Yeah, I'm just guessing, really.  Any time that I've noticed what it's
providing for arguments after the command name, it's providing file
paths.  `:help *cmdline-completion*` doesn't seem to cover this
detail.  I guess I could source-dive to find out.

Replicating such behaviour manually is not really hard: I can just use
vim's glob() function (I think).  The tricky part here seems to be
splitting the typed command into args.  Getting the escaping and
unescaping right might be a bit complicated, too.  Mostly I'm hoping
that someone's already done this and made their code available as an
addon, or that some feature of vim makes such travails unnecessary.

> If you want bash to handle completion for your command, you'll have to
> call bash while typing the command, since IIRC completion can be
> customized in bash itself so that it can potentially act correctly on
> any possible command, including user-defined ones. But I don't think
> it's (easily) possible.
Yes, that's the basic idea.  I would write a custom completion
function that calls `system()` in such a way as to get a list of
completions for the partially-typed command arguments.  This involves
invoking bash and telling it to do .. something magical.  The tricky
bit is that bash doesn't seem to provide any way to programmatically
get a list of completions.  So if I do choose to go this route, it
looks like I either have to reproduce bash's behaviour in a sourced
bash script or find some way to fake a TAB keypress.  The latter would
I think require using `screen` or some other slime-y setup.

I think I've figured out how to get bash to generate completions given
a command (and partial arguments) whose completion is handled by a
bash function (as registered via `complete -F FUNCTION COMMAND`).  So
I may settle for doing this and just extending the results with file
paths optionally or if there are no completions or no registered
completion function.  I gather that this is more or less what bash
does, but its behaviour is governed by at least a couple of options,
some of which are specific to the completion itself.
---+---
Request 1
In the message on vim command completion, why does the writer expect to either reproduce bash's behavior in a sourced script or fake a TAB keypress?
Request 2
Retype the stretch of the message on vim command completion from "Yeah, I'm just" through "such travails unnecessary.", keeping every word and mark unchanged.

Material provided
---+---
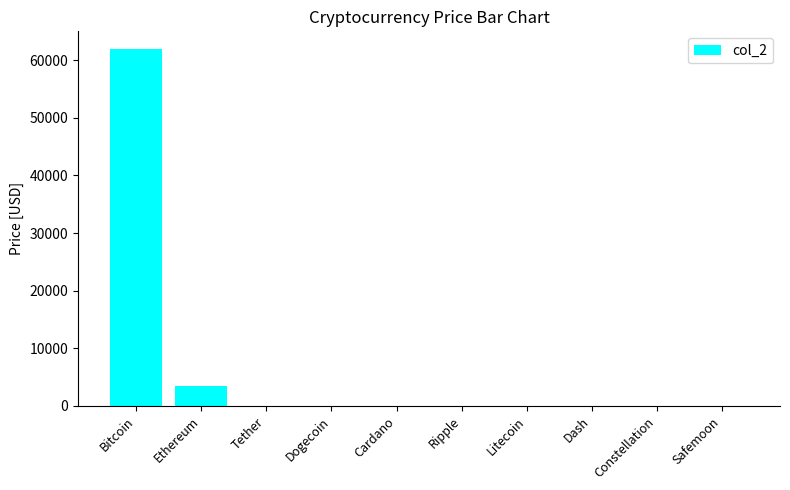

What is the average value?

6538.8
---+---
Reply 1
Bash doesn't seem to offer any way to get a list of completions programmatically. So if the writer calls bash through `system()`, the only apparent options are to reproduce bash's behavior in a sourced bash script or to fake a TAB keypress. Faking the keypress would probably require `screen` or a similar setup.

Reply 2
Yeah, I'm just guessing, really.  Any time that I've noticed what it's
providing for arguments after the command name, it's providing file
paths.  `:help *cmdline-completion*` doesn't seem to cover this
detail.  I guess I could source-dive to find out.

Replicating such behaviour manually is not really hard: I can just use
vim's glob() function (I think).  The tricky part here seems to be
splitting the typed command into args.  Getting the escaping and
unescaping right might be a bit complicated, too.  Mostly I'm hoping
that someone's already done this and made their code available as an
addon, or that some feature of vim makes such travails unnecessary.